▶ TASK OBJECTIVE:
Note every line in the entries that contains the string "lines", and copy it.

(Saved entries)

........

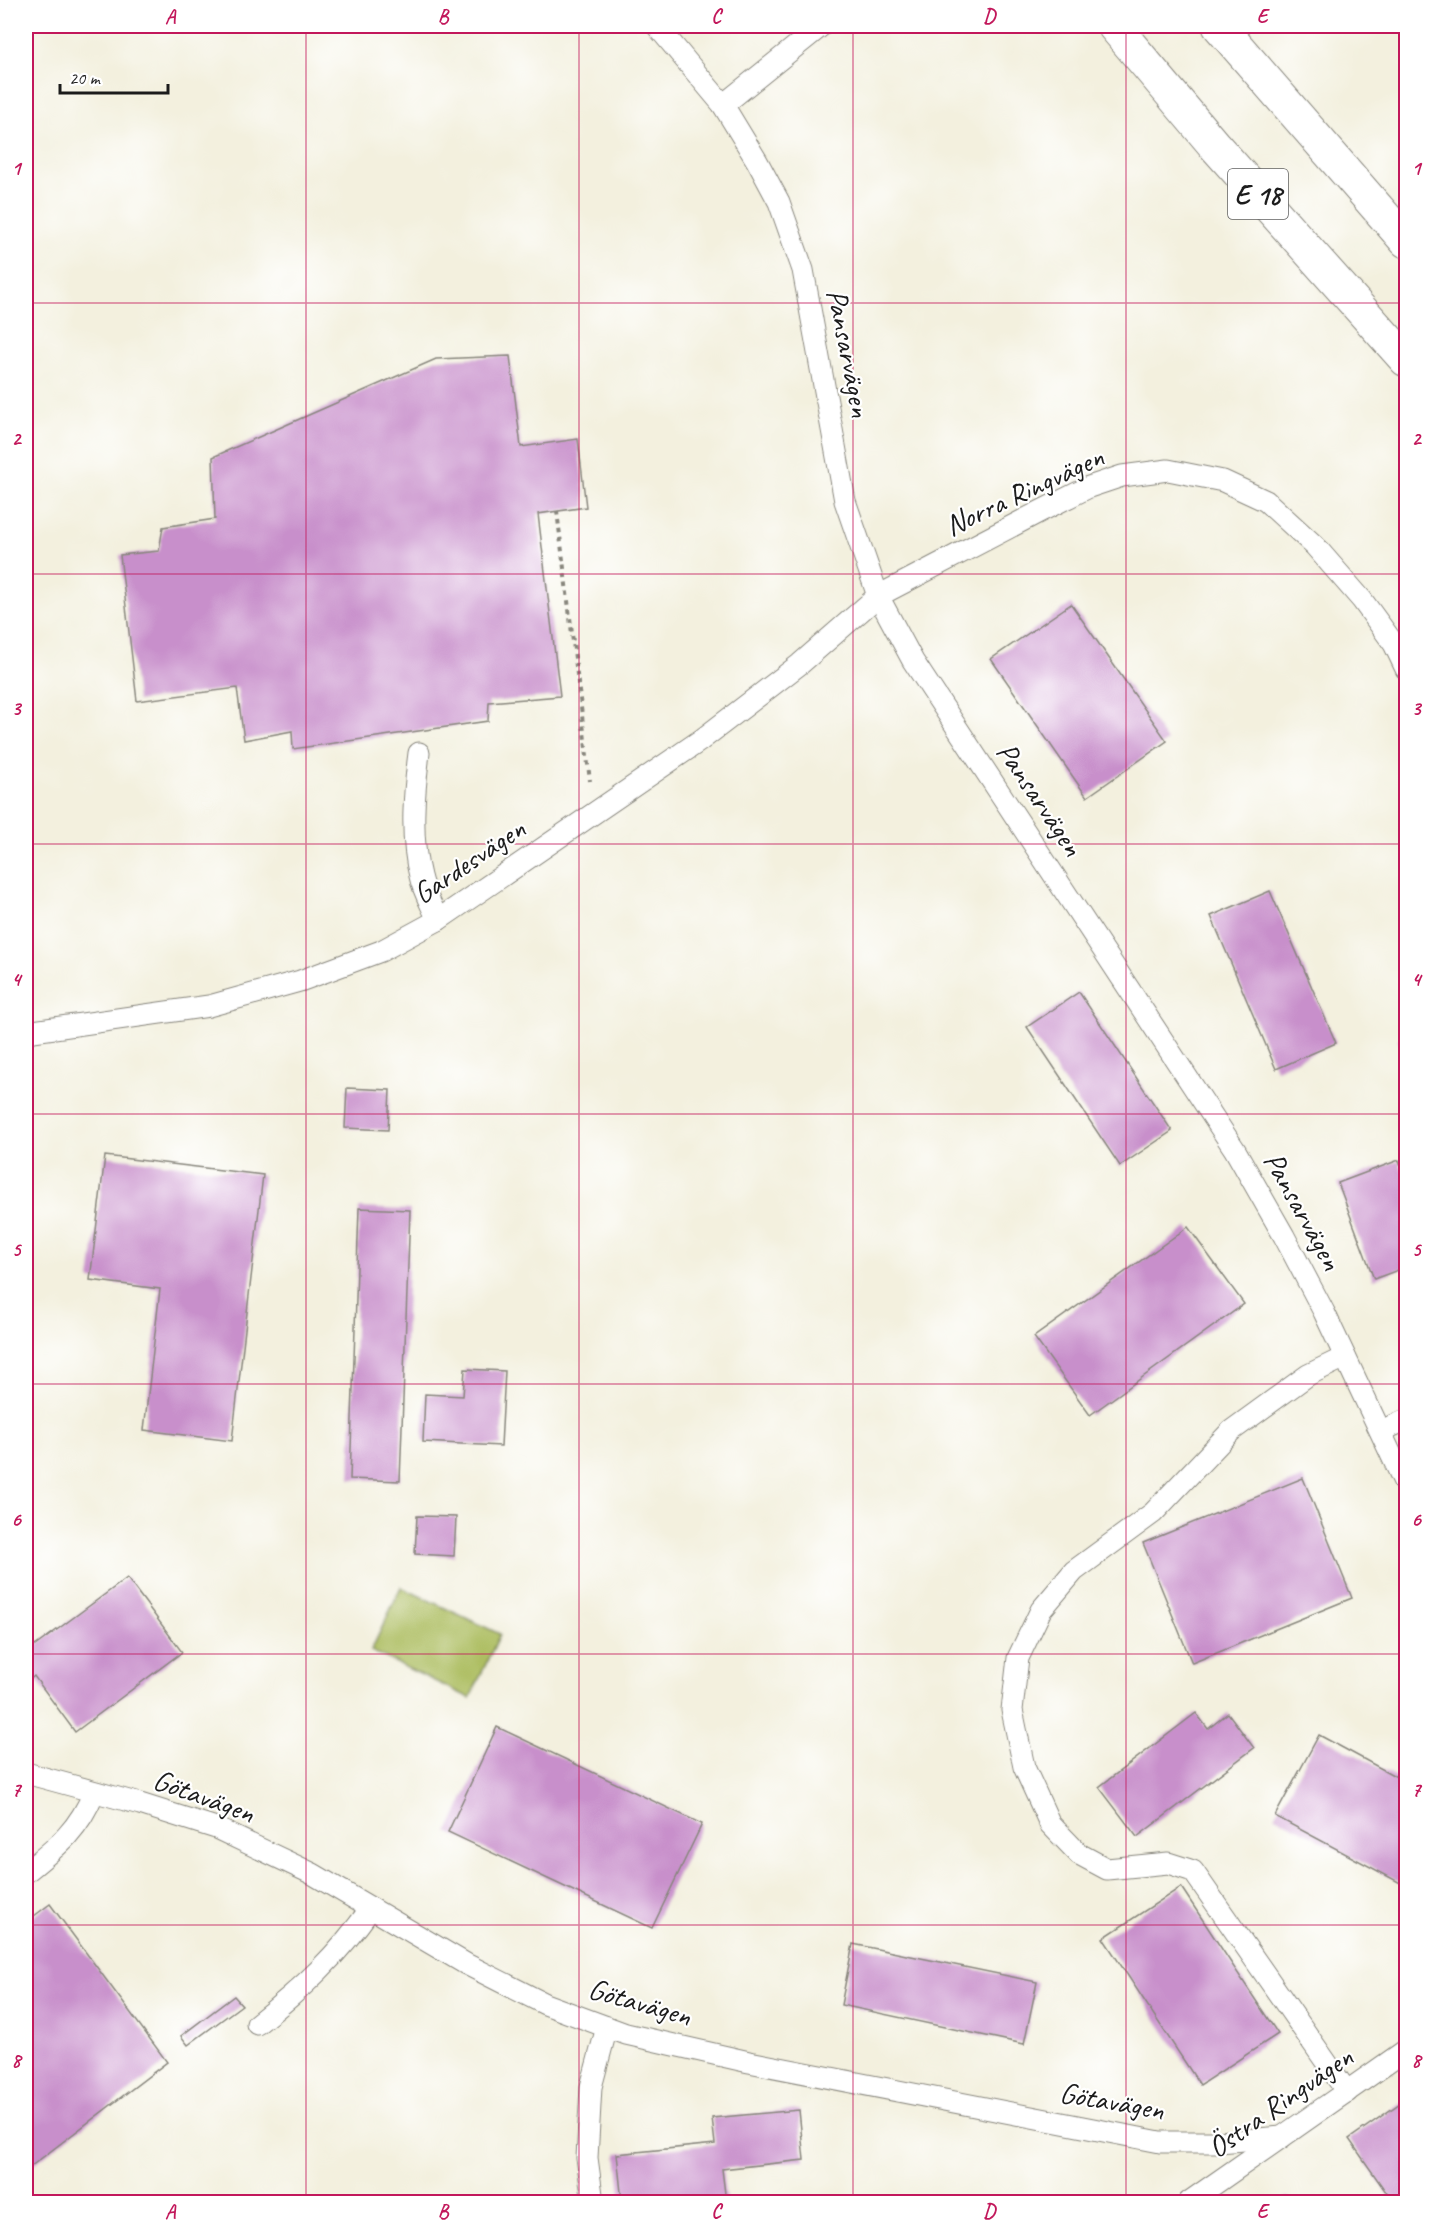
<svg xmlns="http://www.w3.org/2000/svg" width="1432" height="2228" font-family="Caveat,sans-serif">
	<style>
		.green { fill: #adbe62; stroke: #646d3f; stroke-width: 1.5 }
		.building { fill: #c88fcb }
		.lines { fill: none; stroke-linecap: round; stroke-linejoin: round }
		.service-casing { stroke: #88867d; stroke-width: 23 }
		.motorway-casing { stroke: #88867d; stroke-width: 35 }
		.path { stroke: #88867d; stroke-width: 4; stroke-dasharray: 4.5 4.5; stroke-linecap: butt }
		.service { stroke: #fff; stroke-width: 21 }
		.motorway { stroke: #fff; stroke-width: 33 }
		.grid { fill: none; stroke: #c2185b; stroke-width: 1.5; stroke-opacity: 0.55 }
		.labels { text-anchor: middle; stroke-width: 4.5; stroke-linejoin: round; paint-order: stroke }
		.shield { fill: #fff; stroke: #606060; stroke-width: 1.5 }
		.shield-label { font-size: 28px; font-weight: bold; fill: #1c1c1c }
		.street-label { font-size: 30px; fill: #1c1c1c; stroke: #fff }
		.neatline { fill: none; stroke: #c2185b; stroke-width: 2 }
		.grid-label { font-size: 20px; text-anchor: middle; font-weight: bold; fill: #c2185b }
	</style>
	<rect width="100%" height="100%" fill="#fff"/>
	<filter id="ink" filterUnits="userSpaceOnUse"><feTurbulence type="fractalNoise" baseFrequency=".0167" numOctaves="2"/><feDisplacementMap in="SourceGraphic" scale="12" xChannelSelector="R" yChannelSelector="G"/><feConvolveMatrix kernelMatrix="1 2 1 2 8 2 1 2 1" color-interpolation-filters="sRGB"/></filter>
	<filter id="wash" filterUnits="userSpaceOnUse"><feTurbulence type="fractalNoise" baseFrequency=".008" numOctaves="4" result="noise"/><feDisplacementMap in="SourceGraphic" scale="24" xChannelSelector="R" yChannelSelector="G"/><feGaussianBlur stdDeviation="1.35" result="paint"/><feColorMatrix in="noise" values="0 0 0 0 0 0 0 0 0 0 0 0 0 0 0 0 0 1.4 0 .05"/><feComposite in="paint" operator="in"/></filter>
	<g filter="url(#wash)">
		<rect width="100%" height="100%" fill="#f3f0de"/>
		<path class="green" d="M401,1587L500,1634L470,1698L371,1651Z"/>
		<g id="blocks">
			<g class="building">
				<path d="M510,356L521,447L578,439L586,507L538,514L560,696L489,702L488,721L293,749L292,731L244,740L237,688L137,701L120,555L159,551L163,527L215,519L213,457L436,359Z"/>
				<path d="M1071,604L1167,741L1087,797L991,659Z"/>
				<path d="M1270,891L1336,1043L1276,1069L1211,916Z"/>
				<path d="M1079,992L1172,1131L1120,1166L1027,1027Z"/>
				<path d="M1406,1036V1063L1398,1039Z"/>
				<path d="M347,1088L390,1090L388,1130L345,1128Z"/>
				<path d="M105,1156L263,1175L232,1441L144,1430L160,1289L90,1280Z"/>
				<path d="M1399,1160L1406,1180V1267L1374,1279L1338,1183Z"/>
				<path d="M359,1208L410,1210L400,1481L350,1479Z"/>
				<path d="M1188,1227L1244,1304L1090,1415L1034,1337Z"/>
				<path d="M465,1369L505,1371L501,1446L423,1442L425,1394L463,1396Z"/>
				<path d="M1303,1478L1352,1598L1192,1663L1143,1543Z"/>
				<path d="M417,1516L456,1517L454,1556L415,1554Z"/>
				<path d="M127,1578L182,1652L75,1732L34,1676L26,1683V1634L35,1646Z"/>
				<path d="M1196,1713L1208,1729L1228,1713L1254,1748L1137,1837L1099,1787Z"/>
				<path d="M497,1727L702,1824L652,1928L448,1832Z"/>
				<path d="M1319,1735L1406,1782V1886L1275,1816Z"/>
				<path d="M1181,1887L1278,2034L1200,2085L1103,1938Z"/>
				<path d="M50,1904L167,2062L26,2170V1922Z"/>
				<path d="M853,1944L1037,1982L1024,2044L841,2005Z"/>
				<path d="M234,1996L242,2005L188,2045L181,2036Z"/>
				<path d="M1406,2099V2202H1393L1349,2139Z"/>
				<path d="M799,2110L804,2160L722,2169L726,2202H622L617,2154L715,2144L712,2118Z"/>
				<path d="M1288,2197L1292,2202H1279Z"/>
			</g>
		</g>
	</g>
	<g filter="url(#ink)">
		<use href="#blocks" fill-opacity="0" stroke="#88867d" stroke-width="1.5"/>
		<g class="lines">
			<defs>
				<g id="service">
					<path d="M657,26L723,105L757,161L779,202L803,270L845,501L878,596L913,661L1235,1150L1284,1236L1324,1312L1406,1486"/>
					<path d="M723,105L821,26"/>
					<path d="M419,753C414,792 410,837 420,876C423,891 432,906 438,920"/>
					<path d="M26,1032L209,1006L300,981L381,951L438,920L701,740L800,664L878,596L1041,511L1089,487L1122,476L1168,470L1223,481L1266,501L1315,546L1362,600L1394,644L1406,669"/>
					<path d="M1345,1357L1308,1375L1231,1431L1153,1513L1074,1571L1041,1610L1018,1658L1012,1710L1024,1767L1050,1824L1079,1854L1107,1869L1168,1863L1193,1871L1347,2092"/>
					<path d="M1381,1431L1406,1420"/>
					<path d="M26,1773L140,1804L216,1828L313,1874L466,1964L545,2004L626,2034L749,2062L1160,2142H1219L1282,2137"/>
					<path d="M26,1872C57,1847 79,1830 94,1792"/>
					<path d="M257,2024C303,1988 337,1956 371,1908"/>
					<path d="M593,2202L587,2158L591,2087L607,2027"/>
					<path d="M1189,2202L1406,2050"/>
				</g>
				<g id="motorway">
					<path d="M1114,26L1215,146L1406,360"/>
					<path d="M1219,26L1406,241"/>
				</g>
			</defs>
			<use href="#service" class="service-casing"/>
			<use href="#motorway" class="motorway-casing"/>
			<path class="path" d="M557,511L590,781"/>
			<use href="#service" class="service"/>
			<use href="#motorway" class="motorway"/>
		</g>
	</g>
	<path class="grid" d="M306,26V2202M579,26V2202M853,26V2202M1126,26V2202M26,303H1406M26,574H1406M26,844H1406M26,1114H1406M26,1384H1406M26,1654H1406M26,1925H1406"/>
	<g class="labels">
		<rect class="shield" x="1228" y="169" width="60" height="50" rx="4.5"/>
		<g class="shield-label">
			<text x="1258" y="204">E 18</text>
		</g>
		<g class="street-label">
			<text transform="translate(849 353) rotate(79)" y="10">Pansarvägen</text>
			<text transform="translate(1024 491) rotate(-25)" y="10">Norra Ringvägen</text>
			<text transform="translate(1040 799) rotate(56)" y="10">Pansarvägen</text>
			<text transform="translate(469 861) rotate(-34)" y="10">Gardesvägen</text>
			<text transform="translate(1303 1211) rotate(61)" y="10">Pansarvägen</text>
			<text transform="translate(204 1796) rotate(20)" y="10">Götavägen</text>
			<text transform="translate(640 2002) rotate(16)" y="10">Götavägen</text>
			<text transform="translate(1112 2101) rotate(10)" y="10">Götavägen</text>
			<text transform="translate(1280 2102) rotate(-35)" y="10">Östra Ringvägen</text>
		</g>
	</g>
	<rect width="1432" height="2228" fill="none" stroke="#fff" stroke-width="66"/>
	<path d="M60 84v9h108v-9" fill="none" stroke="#1c1c1c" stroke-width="3"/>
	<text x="69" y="84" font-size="18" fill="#1c1c1c" stroke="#ffffff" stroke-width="4.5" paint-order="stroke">20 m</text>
	<rect x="33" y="33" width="1366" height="2162" class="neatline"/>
	<g class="grid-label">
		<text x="170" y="23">A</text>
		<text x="443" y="23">B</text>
		<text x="716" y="23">C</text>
		<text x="989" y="23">D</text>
		<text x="1262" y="23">E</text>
		<text x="16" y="175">1</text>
		<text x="1416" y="175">1</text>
		<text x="16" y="445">2</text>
		<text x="1416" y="445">2</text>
		<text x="16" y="715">3</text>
		<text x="1416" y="715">3</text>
		<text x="16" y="986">4</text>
		<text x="1416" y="986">4</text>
		<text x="16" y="1256">5</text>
		<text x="1416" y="1256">5</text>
		<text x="16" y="1526">6</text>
		<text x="1416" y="1526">6</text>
		<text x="16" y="1796">7</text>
		<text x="1416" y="1796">7</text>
		<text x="16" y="2067">8</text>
		<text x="1416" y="2067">8</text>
		<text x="170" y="2218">A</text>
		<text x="443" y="2218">B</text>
		<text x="716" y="2218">C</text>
		<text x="989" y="2218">D</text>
		<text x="1262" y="2218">E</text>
	</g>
</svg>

........

▶ ANSWER FOR THE TASK:
		.lines { fill: none; stroke-linecap: round; stroke-linejoin: round }
		<g class="lines">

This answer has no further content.